La culture du mème se développe avec les images de "stock". Ces photos aseptisées et neutres que les internautes vont détourner à l'infini.

Maxime Coulombe : "On s'est rendu compte qu'on pouvait faire porter à chacun des personnages une certaine identité ou un rôle. Une des premières versions de ce mème-là, c'était une remarque critique envers Phil Collins qui se serait détourné de la musique progressive pour se laisser séduire par la musique populaire. On la trouve amusante puisqu'elle nous renvoie à une sorte de petit inconscient du rapport amoureux. 

On a déplacé sa signification dans un champ politique musical ou symbolique. Il y a une volonté de s'amuser, il y a aussi une volonté de proposer un contre-modèle esthétique à une esthétique lisse et propre qu'on trouve sur Internet.
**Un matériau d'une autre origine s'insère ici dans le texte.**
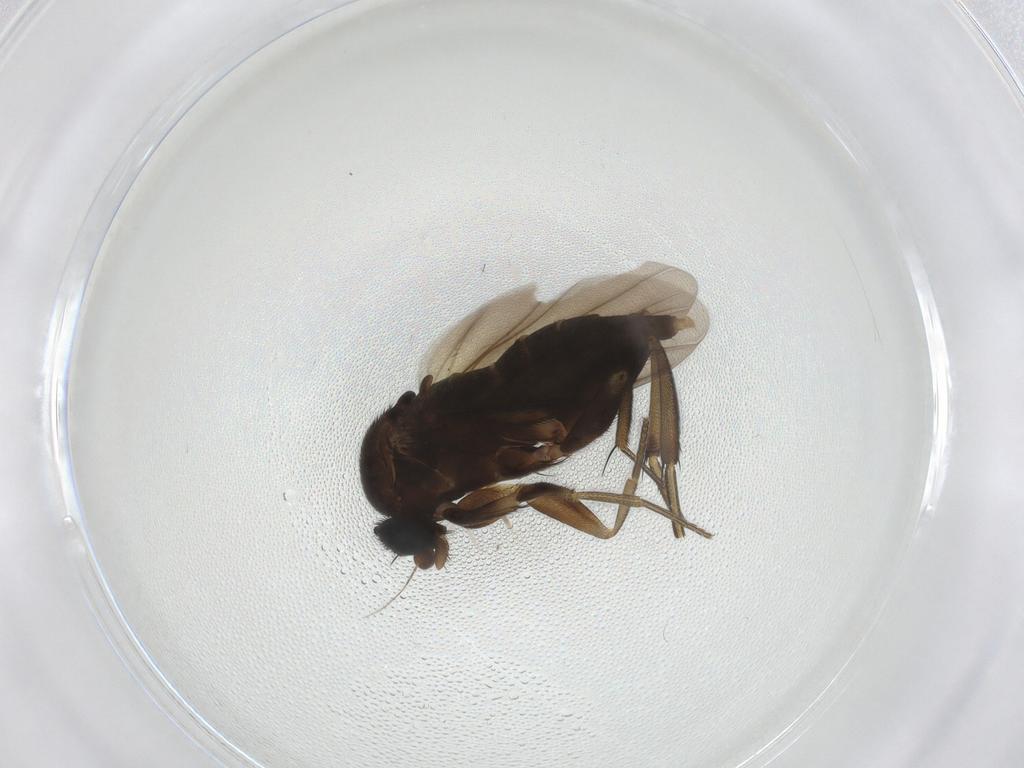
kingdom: Animalia
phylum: Arthropoda
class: Insecta
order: Diptera
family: Phoridae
Le mème permet de parler de soi, mais sans renvoyer à une forme de pathos."

Le mème interroge notre rapport à la culture. Sa force tient aussi à sa capacité de création sans limite, notamment en recyclant des éléments de la culture pop.

Maxime Coulombe : "C'est un objet qui est particulièrement intéressant parce qu'il est un "demi-signe", un signe qui n'est pas complet. On trouve des bases de mèmes partout sur Internet, mais ils ne deviennent véritablement des signes qu'une fois réappropriés, qu'une fois qu'on leur a rajouté du texte ou qu'on les a transformés. Le célèbre mème de John Travolta qui semble chercher quelque chose, il ne devient un mème qu'à partir du moment où on a changé le décor derrière lui."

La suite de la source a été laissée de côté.